We all have things we are good at, but also things we clearly need to improve on. There is something I am REALLY bad at that I want to talk about.
I don't do well (at all) without goals.
I am a very goal-oriented person. Without goals I get lost, lose motivation, and struggle with even minor things. I get moody, depressed, and just not the person I want to be. Over the years I have recognized this more and more and have found ways to help myself- sometimes it means always having a long term goal but I'm also working on short term ones as well.
I had some big goals this year, two in particular were Musselman and Wineglass. MM was more of a "train and finish" kind of goal (I did have a time goal but wasn't tied to it), and as you know I had more time specific goals for Wineglass. What I was missing this year was some more of those smaller goals, to get me from one big one to the next.
I'm in a little bit of a different spot right now, because I have some time goals but I also need some smaller different goals to keep my motivated and focused along the way. Time to get creative! :)
I mentioned the other day that I'm getting back on track with some things: logging my foods (not to the T, but still holding myself accountable), incorporating more variety in my workouts, and in general taking better care of myself. The other thing I need to work on--sleep. Maybe someday.
One thing I am going back to is my old workout log
I have used this many times its a great way to see everything in writing (which I really like)- I even got my mom to start using one a few years ago, I think she still does. It's good for 13 weeks which is actually perfect for me right now.
I started this past Monday(10/14) and it will take me through middle of January which is about when i'll start training for Boston.
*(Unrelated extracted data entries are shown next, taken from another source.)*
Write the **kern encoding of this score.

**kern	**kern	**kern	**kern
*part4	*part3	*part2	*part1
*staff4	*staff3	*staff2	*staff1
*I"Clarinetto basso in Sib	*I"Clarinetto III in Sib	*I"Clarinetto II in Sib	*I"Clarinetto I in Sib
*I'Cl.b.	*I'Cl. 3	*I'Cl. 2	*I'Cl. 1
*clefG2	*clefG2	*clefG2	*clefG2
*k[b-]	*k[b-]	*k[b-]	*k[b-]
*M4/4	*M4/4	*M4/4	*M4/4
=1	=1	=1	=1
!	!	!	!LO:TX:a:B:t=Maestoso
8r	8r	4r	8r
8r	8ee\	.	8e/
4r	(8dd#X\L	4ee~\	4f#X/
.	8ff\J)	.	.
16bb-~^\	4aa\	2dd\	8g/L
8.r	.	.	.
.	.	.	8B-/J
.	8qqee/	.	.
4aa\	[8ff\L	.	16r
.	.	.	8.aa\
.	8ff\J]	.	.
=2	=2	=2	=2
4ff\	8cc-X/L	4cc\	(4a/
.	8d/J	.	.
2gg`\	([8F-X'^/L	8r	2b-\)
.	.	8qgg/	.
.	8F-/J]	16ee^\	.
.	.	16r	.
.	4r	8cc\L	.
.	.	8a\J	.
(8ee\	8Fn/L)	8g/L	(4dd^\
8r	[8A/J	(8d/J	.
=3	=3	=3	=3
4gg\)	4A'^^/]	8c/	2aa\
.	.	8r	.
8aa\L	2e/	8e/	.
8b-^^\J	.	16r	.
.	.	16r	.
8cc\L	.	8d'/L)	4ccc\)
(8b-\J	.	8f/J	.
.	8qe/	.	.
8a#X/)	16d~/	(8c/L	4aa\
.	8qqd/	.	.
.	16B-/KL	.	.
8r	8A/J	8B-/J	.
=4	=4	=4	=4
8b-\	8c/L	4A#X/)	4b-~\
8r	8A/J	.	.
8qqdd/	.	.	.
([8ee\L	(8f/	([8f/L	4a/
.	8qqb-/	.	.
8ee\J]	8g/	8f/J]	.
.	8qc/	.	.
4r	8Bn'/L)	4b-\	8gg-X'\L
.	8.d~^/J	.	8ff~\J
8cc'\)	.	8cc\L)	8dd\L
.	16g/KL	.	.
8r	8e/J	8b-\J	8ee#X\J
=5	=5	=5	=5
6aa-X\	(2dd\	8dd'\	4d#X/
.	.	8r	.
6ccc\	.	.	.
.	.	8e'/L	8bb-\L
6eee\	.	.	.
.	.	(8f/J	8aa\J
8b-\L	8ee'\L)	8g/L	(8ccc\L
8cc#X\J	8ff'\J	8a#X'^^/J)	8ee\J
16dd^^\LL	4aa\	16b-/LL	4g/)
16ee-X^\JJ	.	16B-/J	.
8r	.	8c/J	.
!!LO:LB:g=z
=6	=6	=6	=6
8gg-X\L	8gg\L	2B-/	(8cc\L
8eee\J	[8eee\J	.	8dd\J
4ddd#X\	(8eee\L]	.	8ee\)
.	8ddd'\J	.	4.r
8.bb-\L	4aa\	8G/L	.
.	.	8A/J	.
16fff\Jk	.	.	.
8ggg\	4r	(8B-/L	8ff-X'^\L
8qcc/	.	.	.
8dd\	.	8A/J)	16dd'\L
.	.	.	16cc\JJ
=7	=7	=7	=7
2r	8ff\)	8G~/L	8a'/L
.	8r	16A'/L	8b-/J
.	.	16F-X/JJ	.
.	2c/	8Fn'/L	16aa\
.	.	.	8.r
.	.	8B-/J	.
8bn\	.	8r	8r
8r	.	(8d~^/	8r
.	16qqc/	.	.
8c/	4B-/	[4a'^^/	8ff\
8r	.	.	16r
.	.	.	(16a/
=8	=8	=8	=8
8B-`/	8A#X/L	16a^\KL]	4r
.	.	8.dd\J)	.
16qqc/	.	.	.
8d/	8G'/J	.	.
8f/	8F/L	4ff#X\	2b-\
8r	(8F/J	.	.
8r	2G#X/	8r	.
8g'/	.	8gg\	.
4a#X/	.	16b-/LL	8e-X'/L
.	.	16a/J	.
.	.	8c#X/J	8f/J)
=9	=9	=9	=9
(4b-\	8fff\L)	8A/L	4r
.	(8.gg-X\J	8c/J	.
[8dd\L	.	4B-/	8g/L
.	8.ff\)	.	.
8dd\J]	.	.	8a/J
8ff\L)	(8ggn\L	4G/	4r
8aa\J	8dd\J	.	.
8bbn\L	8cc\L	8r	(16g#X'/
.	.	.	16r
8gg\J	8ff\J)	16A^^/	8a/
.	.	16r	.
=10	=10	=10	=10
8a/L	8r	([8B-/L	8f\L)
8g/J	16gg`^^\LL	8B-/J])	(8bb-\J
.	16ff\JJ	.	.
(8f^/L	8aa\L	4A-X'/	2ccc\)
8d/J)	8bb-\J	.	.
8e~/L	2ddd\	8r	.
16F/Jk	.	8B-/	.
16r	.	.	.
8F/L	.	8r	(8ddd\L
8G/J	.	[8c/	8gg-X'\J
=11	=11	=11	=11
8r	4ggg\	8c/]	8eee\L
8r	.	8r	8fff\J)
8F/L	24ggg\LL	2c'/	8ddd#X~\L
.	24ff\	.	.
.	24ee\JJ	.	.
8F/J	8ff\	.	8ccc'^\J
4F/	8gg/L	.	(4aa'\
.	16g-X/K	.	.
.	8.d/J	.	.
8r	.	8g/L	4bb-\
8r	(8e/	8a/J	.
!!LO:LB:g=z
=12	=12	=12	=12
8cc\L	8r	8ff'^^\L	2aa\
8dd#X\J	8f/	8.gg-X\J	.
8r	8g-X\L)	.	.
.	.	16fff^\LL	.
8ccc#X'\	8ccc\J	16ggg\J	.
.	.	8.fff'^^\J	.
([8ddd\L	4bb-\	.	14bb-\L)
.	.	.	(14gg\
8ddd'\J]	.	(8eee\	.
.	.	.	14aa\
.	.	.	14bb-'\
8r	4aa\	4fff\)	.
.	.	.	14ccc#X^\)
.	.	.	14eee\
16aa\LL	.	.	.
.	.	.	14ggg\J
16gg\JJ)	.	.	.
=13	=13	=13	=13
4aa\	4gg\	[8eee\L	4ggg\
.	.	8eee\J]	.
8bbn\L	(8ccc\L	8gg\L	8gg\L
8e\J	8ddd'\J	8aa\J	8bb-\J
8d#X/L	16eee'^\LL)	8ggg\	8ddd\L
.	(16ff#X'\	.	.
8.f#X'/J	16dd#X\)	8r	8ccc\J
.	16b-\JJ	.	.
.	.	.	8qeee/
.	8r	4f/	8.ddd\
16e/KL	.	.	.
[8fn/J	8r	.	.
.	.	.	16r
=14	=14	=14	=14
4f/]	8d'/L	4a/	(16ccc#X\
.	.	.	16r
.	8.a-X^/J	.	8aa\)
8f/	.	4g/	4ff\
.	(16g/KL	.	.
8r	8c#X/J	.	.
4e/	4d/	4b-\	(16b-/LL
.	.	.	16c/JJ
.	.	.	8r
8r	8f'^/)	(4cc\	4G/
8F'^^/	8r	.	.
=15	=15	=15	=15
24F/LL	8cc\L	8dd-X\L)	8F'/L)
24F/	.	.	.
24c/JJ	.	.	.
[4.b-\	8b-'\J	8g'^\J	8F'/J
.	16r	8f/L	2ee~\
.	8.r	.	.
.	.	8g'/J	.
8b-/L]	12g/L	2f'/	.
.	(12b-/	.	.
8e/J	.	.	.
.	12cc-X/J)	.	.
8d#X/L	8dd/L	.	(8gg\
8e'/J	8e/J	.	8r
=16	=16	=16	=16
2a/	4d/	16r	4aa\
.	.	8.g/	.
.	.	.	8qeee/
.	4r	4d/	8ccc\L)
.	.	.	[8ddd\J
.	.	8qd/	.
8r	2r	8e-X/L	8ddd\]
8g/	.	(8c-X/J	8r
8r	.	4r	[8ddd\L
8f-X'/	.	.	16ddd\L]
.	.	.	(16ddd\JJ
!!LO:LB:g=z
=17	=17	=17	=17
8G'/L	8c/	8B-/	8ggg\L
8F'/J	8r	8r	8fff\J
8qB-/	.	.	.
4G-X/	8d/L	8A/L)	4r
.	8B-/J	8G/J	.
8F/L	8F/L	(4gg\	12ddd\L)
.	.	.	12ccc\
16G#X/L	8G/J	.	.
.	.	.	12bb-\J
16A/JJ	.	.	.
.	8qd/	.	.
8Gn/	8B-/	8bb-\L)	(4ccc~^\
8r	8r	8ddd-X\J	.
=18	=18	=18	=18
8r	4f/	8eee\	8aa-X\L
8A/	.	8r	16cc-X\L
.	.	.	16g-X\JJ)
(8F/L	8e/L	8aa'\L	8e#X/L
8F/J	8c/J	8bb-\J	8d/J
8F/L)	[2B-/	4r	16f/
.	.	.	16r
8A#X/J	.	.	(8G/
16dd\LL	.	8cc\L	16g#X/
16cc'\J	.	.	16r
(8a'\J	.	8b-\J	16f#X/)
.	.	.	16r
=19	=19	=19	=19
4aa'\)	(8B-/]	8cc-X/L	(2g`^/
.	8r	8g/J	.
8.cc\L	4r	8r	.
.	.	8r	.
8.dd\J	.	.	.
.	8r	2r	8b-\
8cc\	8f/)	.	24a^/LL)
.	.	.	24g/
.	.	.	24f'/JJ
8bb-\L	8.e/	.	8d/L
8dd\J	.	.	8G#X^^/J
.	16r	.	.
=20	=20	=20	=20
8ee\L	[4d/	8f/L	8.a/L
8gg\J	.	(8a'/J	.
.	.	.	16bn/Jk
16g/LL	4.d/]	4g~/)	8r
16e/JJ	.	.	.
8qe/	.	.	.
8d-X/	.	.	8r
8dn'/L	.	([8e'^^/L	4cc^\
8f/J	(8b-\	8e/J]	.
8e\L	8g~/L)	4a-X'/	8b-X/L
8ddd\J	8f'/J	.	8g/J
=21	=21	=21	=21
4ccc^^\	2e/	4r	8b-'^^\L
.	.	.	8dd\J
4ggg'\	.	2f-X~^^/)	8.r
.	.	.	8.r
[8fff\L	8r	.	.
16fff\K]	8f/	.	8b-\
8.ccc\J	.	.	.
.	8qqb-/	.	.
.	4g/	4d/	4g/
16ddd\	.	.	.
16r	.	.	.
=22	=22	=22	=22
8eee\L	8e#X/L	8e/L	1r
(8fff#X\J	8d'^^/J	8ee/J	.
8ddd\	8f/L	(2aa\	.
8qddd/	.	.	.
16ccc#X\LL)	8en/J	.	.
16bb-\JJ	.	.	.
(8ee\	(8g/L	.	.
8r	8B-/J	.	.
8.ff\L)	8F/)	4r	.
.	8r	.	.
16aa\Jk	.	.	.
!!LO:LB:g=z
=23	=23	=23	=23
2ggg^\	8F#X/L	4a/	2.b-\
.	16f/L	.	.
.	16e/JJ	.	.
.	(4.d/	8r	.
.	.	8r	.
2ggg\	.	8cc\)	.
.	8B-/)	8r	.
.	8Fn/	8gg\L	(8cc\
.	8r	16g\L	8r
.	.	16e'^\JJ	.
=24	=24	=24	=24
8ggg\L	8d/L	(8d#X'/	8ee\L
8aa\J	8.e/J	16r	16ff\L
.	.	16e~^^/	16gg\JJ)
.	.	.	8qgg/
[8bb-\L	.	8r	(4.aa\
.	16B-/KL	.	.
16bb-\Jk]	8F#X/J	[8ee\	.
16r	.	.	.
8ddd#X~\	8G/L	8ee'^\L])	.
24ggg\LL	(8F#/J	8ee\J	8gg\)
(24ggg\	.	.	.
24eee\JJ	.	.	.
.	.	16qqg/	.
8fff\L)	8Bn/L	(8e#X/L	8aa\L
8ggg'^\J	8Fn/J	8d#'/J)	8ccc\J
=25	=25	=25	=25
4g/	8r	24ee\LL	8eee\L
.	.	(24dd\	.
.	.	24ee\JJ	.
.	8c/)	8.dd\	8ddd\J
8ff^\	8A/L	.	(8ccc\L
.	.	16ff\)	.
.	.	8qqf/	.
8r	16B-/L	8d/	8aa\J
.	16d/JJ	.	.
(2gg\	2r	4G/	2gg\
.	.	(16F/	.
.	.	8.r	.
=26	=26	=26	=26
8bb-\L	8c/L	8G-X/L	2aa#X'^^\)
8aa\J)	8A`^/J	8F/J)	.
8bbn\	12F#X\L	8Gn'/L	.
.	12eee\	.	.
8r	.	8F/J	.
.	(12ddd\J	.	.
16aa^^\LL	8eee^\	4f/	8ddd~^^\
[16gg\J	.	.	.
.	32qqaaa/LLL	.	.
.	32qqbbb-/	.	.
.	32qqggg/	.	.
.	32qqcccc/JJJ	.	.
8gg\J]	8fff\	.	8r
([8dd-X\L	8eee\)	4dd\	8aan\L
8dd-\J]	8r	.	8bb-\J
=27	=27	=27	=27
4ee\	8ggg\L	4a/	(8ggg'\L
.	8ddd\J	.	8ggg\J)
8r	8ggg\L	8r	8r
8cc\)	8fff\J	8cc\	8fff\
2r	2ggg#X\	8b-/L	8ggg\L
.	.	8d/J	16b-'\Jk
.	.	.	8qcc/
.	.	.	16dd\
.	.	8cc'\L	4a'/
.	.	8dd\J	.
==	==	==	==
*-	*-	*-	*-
So when I say perfect-- I mean really perfect to keep me motivated and focused from now until it's time to train for the trek from Hopkinton to Boylston Street.
So right now I am working on setting a goal for each week; some fun goals, some fitness goals, some nutrition goals, some personal ones as well. Not all of them will be big or seem important to you- but they are some things I feel will help me in some way or another. You can't have goals without rewards, so that will also be part of this.
Let's focus on the goals first though... I already have some set up for the next few weeks, and I am really excited to get working!
1) Log all food and exercise
2) Eliminate some 'unnecessary' things (i.E. frequent Starbucks latte's or cinnamon rolls, instead some regular Starbucks or other coffee and some oatmeal--yes I will still get the others sometimes but not as much as I was, my weight & my wallet will thank me for this).
3) Work on getting my base back: run ~30 aerobic miles, as well as 3 non-running workouts
Reward: New pair of Kinvara's, I'm way overdue. This is a want and need kind of reward- I can't do the miles without the tires.
1) At least 2 Morning workouts (During the week!)
2) Eat a REAL breakfast EVERY day (not just a coffee and a bar).
3) ~ 35-40 miles running + 3 non running workouts
1) Meal Plan and prep all of my food (this is a busy week for me so it will be important!)
2) Sugar Free Week (Splenda in coffee is allowed, but no candy or desserts etc.)
3) 3 Double digit runs + 2 non-running workouts
Reward: Night to myself (No work, no studying, no cleaning) with a book and glass of wine.
I know that there are certain things I can do that will help my nutrition and fitness level as well as my happiness and general well being, so that is what I want to work on. In order to become the runner and person that I know I can be, I've gotta find more of what works for me and what doesn't.
I have some of my goals set for future weeks but I am also trying not to get too far ahead of myself- I want to take this as it comes and that will mean adjusting goals along the way. 13 weeks is really going to be broken up into 2 sections....first 8 weeks being more running dominant, and 5 weeks of finding a good balance between running and the other 2 tri-disciplines (swim/bike) with an emphasis on strength training.
As you can tell, I decided NOT to do Niagara Falls marathon (3 weeks post Wineglass). As bad as I wanted the 'instant' second chance at 3:15, I knew that I wouldn't be recovered properly and that it wasn't the best option for me right now. This isn't a decision that left me with a "what if", I know that saying 'no' was the best option. My time goal of 3:15 is not off the table, but trying another PR effort so quick didn't seem feasible, smart or fun.
Something I am also really bad at (besides not having goals) is using that sneaky little "but" word.
As I said, I didn't end up signing up for Niagara Falls International Marathon, BUT....
Obviously another thing I'm really bad at....
being stubborn and not giving up on certain goals;)
C.I.M. 8 weeks instead of 3 ;)
C.I.M. 8 weeks instead of 3 ;)
This was the feasible, smarter and much more fun option ;)
What little goals do you set for yourself each week?
(if you want some awesome ideas, every Monday Mindy does a 'weekly goal chase'!)
Do you reward yourself from time to time? How?